Tutti ragionamenti basati su ruoli. Ma magari il legale in azienda non c’è e ci si rivolge a un avvocato esterno. Magari il tecnico IT in azienda non c’è e ci si rivolge a un service provider. Magari il contabile c’è però le fatture vengono automaticamente registrate dal sistema ERP e il contabile fa controllo di gestione (quindi un task più pregiato rispetto al pedissequo inserimento di una fattura). E magari non è più necessaria una divisione dei ruoli così rigida. Anche perché, con il cambiare delle esigenze dell’azienda e del mercato, le organizzazioni sono in continua turbolenza e riorganizzazione, che è pratica in sé molto costosa in quanto riorganizzare vuol dire raddrizzare una barca che sta andando fuori rotta, il tutto con gran dispendio di energie.
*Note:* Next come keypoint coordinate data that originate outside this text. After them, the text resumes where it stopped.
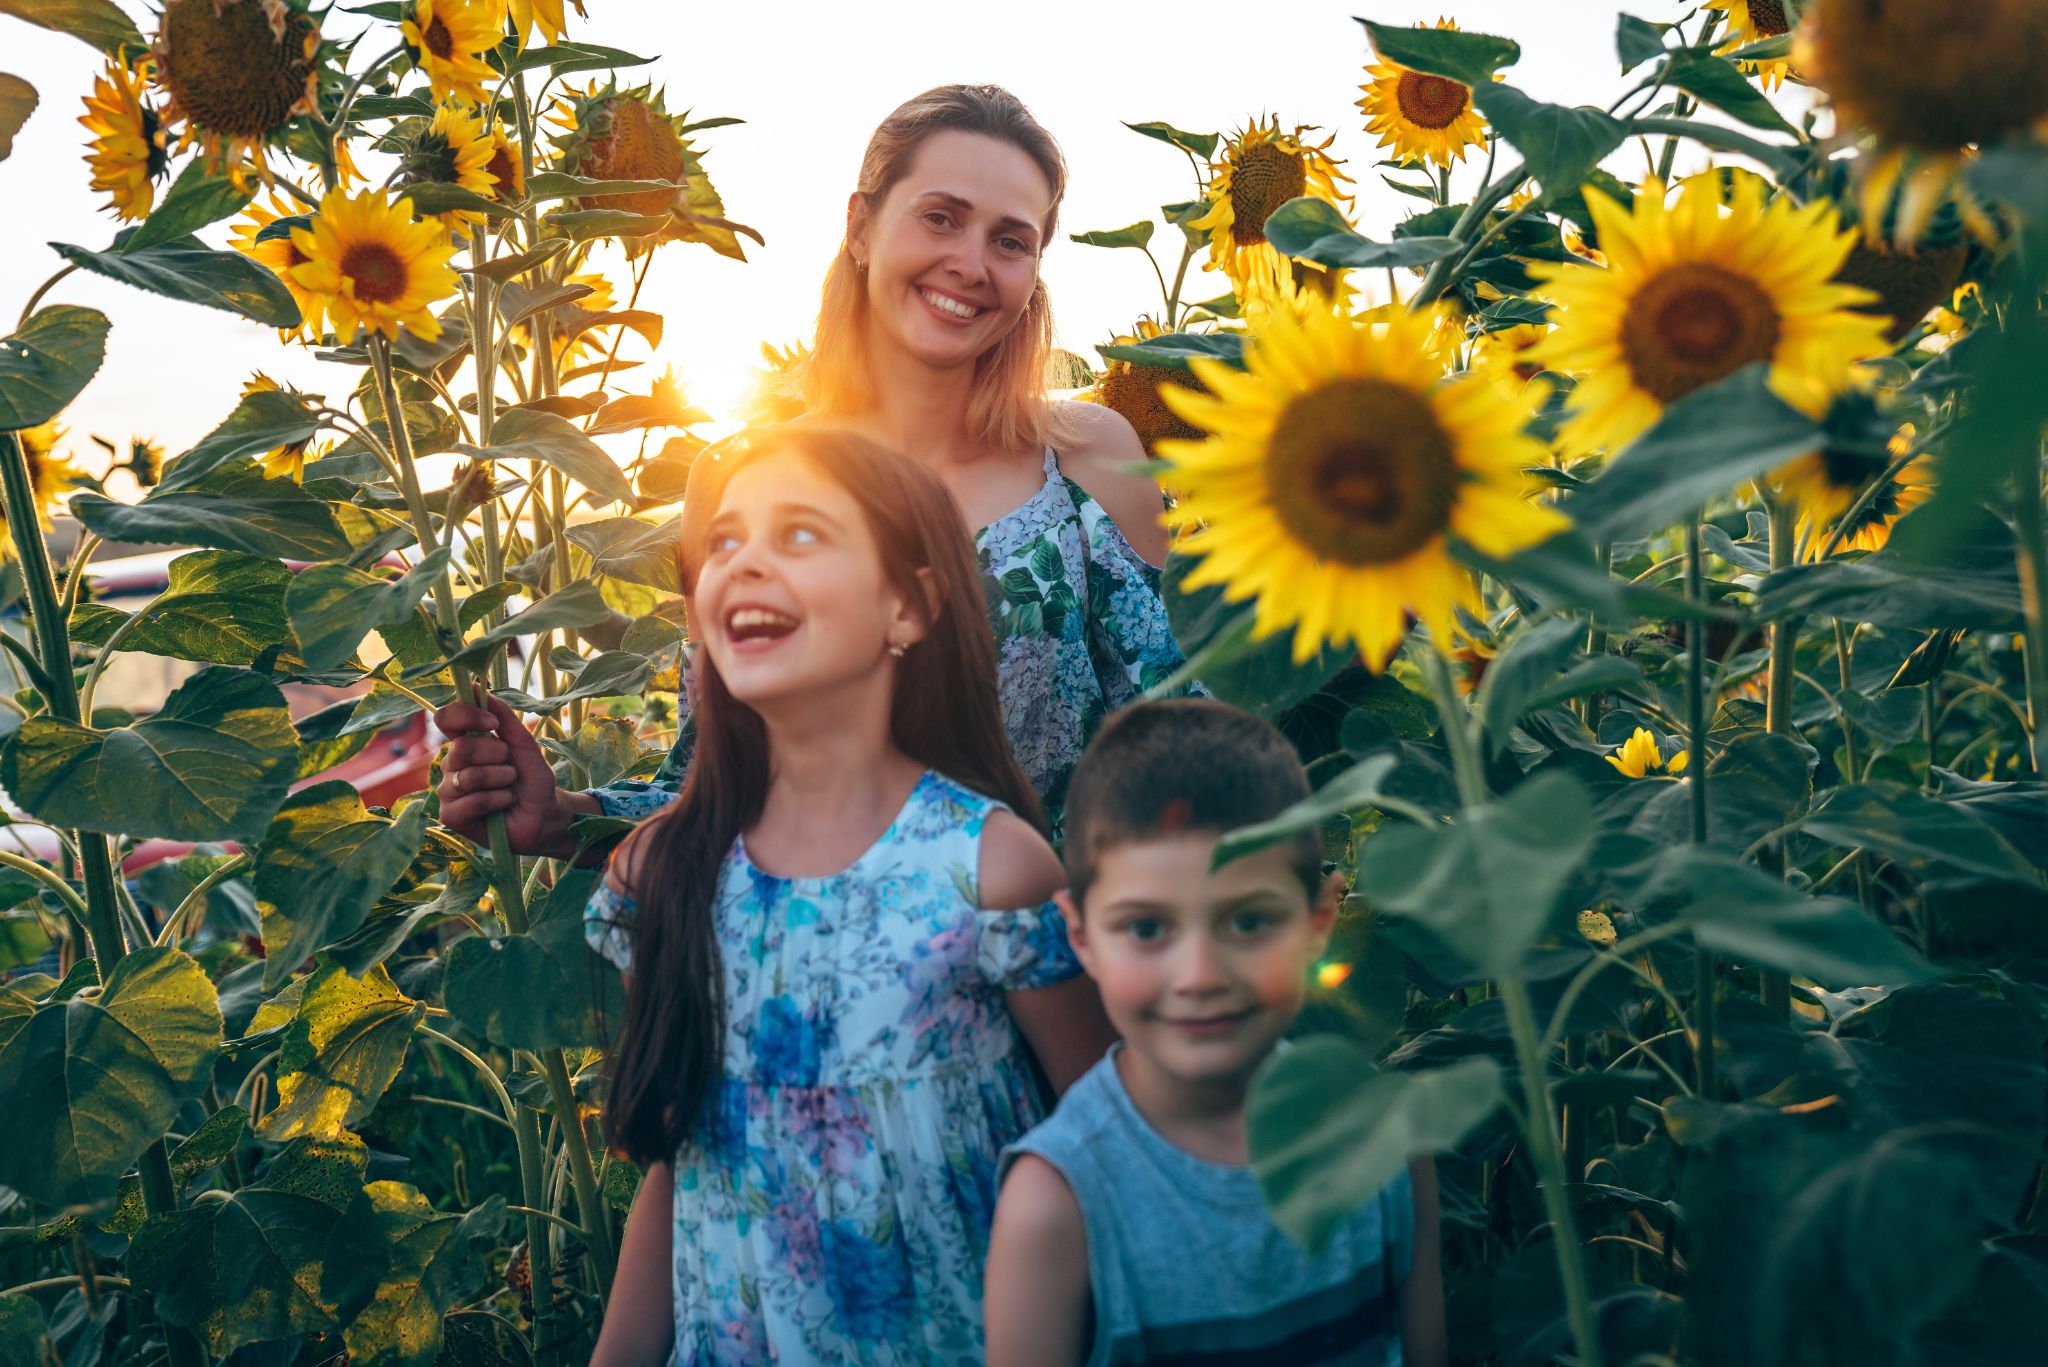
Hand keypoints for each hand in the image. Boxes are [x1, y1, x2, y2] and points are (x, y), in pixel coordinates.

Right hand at [435, 692, 572, 855]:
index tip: (493, 724)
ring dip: (502, 780)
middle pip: (462, 748)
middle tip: (510, 767)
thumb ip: (503, 717)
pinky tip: (504, 804)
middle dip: (497, 755)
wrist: (545, 814)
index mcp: (465, 742)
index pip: (446, 718)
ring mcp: (448, 790)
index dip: (466, 715)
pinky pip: (473, 801)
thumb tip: (477, 687)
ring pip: (470, 776)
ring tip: (510, 788)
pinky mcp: (451, 816)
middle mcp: (451, 764)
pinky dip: (498, 800)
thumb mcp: (523, 744)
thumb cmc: (531, 779)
Una delle conclusioni più interessanti del rapporto di Deloitte è che mentre la maggior parte dei CEO delle grandi aziende americane riconosce la necessità di questo cambiamento (il 93% dei leader aziendali intervistati concorda sul fatto che un allontanamento dall’attuale struttura del lavoro è importante per il futuro successo delle organizzazioni), solo il 20% di loro crede che loro stessi e le loro aziende siano pronti ad affrontarlo. Insomma, la reinvenzione del lavoro è davvero agli inizi.
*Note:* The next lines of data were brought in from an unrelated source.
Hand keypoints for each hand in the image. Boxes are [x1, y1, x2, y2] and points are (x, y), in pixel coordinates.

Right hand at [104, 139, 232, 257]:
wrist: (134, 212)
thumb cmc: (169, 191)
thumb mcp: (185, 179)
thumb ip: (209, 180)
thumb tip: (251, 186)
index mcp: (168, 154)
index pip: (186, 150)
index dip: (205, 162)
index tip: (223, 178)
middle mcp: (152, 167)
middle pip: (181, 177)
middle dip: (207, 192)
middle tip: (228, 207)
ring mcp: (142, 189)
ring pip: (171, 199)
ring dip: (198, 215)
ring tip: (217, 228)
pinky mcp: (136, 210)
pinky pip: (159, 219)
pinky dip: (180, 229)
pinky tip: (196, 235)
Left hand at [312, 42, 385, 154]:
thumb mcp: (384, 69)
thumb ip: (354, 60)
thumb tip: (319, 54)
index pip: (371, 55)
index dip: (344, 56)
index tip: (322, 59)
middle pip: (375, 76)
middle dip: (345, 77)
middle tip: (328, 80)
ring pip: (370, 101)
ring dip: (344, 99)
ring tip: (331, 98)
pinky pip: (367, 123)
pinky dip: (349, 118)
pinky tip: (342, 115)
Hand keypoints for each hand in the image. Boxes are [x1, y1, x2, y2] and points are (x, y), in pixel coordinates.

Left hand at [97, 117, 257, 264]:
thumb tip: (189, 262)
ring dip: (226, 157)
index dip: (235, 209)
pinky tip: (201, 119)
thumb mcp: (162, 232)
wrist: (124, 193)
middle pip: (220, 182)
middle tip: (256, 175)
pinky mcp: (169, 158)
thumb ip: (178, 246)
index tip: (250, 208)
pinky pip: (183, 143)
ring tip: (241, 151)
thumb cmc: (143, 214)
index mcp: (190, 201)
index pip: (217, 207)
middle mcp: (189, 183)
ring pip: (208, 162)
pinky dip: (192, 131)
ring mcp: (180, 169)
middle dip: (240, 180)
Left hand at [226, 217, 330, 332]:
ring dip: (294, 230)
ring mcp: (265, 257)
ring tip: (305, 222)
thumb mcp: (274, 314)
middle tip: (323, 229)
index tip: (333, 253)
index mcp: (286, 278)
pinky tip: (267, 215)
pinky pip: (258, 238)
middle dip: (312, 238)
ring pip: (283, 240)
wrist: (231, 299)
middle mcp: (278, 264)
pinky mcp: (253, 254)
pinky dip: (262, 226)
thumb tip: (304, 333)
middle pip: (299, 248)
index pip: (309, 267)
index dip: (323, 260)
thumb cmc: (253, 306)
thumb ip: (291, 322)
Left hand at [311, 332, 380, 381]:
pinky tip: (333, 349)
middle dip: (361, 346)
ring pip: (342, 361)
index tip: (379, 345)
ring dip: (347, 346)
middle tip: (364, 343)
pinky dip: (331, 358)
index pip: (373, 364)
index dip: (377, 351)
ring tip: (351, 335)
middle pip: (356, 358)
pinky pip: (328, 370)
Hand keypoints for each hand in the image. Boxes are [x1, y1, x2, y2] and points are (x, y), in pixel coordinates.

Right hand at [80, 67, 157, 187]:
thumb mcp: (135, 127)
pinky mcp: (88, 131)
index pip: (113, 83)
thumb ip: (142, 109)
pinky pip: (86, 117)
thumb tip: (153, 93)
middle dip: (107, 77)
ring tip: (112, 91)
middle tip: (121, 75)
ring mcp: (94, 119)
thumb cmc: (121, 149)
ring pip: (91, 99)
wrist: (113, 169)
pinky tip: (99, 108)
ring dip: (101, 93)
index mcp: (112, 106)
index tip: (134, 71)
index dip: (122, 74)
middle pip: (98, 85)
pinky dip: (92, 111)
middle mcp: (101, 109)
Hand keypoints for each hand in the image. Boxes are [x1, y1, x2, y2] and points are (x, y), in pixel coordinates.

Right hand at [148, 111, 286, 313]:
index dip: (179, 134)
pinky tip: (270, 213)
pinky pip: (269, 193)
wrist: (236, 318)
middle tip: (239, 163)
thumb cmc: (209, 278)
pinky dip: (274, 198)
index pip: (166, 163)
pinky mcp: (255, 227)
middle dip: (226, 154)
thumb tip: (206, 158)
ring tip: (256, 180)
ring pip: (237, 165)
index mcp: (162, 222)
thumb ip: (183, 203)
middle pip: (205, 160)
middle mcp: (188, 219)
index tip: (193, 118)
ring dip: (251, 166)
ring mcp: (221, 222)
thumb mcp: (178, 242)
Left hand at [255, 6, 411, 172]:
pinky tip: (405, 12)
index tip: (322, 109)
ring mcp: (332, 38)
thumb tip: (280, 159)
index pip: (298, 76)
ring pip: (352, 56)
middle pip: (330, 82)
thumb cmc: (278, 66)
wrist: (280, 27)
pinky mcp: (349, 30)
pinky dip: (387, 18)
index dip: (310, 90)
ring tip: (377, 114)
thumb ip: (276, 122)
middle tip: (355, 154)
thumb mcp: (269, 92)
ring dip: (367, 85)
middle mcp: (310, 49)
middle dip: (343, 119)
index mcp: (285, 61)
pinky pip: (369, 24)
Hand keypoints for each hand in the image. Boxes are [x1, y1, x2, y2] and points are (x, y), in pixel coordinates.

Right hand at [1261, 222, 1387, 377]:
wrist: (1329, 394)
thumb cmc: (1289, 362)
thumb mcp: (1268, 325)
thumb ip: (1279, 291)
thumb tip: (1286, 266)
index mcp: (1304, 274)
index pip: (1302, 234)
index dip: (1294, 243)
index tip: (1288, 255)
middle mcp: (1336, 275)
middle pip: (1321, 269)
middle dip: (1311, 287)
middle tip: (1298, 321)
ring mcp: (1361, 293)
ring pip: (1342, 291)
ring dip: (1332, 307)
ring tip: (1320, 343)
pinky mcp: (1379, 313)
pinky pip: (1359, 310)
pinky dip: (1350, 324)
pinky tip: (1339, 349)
Potete trovare il report in rete ma le idee che vorrei far passare qui sono soprattutto 3:

  1. Il ruolo dei dipendenti nell’equazione del valore aziendale sta aumentando. Una temporanea recessione economica può causare alcuni cambiamenti a breve termine nel rapportarsi delle aziende con i dipendenti. Ma a lungo termine, l’effettivo coinvolgimento del personale, sfruttando al massimo le sue competenze e disponibilità, non farà che aumentare di importanza e diventerà fattore chiave del successo aziendale. Parliamo quindi di skill matching, formazione, recruiting, onboarding, retention, piani incentivi (il tema è davvero ampio!)
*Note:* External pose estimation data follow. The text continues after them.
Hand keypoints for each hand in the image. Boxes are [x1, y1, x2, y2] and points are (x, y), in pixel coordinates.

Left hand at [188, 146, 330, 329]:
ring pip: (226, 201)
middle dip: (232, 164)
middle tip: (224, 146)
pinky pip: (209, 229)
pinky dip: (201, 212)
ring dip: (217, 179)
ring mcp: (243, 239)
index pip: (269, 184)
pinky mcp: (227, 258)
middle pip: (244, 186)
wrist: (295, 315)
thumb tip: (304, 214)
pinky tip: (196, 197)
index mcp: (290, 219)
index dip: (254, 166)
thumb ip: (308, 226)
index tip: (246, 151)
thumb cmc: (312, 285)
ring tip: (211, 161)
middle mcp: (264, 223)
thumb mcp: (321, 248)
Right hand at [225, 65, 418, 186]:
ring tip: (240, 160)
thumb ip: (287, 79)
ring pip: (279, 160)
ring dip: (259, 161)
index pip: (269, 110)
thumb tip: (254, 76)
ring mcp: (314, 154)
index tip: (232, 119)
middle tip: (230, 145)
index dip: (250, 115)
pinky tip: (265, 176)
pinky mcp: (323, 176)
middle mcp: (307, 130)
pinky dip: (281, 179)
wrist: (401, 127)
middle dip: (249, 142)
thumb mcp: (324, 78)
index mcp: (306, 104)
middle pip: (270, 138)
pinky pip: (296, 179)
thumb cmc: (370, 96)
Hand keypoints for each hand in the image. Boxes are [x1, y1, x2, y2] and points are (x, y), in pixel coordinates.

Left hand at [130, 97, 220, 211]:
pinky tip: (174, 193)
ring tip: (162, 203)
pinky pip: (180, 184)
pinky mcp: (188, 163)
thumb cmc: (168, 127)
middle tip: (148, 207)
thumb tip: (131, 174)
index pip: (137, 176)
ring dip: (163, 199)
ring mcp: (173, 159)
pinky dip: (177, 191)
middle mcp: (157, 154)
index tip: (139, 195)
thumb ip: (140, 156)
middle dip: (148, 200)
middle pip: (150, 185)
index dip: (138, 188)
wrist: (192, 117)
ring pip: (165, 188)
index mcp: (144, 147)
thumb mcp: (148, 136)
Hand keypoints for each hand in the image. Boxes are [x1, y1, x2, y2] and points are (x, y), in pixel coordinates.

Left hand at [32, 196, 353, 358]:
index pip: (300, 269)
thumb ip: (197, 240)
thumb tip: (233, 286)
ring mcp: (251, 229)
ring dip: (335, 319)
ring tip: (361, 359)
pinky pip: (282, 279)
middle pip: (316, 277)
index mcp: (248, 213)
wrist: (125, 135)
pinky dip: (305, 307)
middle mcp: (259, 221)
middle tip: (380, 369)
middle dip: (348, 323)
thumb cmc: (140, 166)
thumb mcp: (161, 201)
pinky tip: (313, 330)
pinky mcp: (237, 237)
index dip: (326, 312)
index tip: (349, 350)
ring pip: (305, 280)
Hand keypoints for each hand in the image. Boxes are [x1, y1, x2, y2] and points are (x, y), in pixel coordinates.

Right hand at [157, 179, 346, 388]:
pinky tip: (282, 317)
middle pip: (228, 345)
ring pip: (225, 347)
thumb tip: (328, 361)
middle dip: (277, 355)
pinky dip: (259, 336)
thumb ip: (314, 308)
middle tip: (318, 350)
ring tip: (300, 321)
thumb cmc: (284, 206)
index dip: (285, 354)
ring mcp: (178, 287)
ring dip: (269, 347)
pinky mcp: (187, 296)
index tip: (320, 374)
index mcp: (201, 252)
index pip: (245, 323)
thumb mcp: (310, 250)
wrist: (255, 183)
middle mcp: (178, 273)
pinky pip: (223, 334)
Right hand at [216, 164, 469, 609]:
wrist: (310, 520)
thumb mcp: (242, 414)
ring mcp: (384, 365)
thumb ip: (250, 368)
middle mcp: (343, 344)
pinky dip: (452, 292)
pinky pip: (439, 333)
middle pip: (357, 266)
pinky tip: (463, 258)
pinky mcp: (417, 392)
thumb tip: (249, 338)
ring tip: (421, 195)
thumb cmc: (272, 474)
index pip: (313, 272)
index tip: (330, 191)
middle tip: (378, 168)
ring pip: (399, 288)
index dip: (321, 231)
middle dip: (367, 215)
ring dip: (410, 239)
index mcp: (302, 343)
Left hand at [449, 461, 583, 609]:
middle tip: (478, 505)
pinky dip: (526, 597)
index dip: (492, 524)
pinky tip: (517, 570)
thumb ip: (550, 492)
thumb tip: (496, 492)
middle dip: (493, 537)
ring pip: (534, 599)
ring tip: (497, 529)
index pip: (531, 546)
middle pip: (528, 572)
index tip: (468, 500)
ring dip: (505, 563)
  2. In un mondo che cambia, il lavoro lo fa chi sa (o ha l’inclinazione per) farlo, non sempre e solo chi è preposto a farlo. Questo richiede uno sforzo organizzativo non banale. Anche e soprattutto per avere in casa o nel proprio perimetro di partnership le giuste competenze, quando e come servono. E per liberarsi, purtroppo, delle risorse che non servono più
  3. In un mondo che cambia, la flessibilità è sempre una chiave vincente, sia a livello tattico (tenersi flessibili aiuta a rispondere meglio ai cambiamenti), sia strategico (nessuno è in grado di predire tutti i cambiamenti). Stare (ed essere organizzati per essere) flessibili aiuta a rispondere agli accadimenti, siano essi a impatto positivo o negativo

Tre concetti chiave, forse non facili da digerire subito. Ne vogliamo parlare?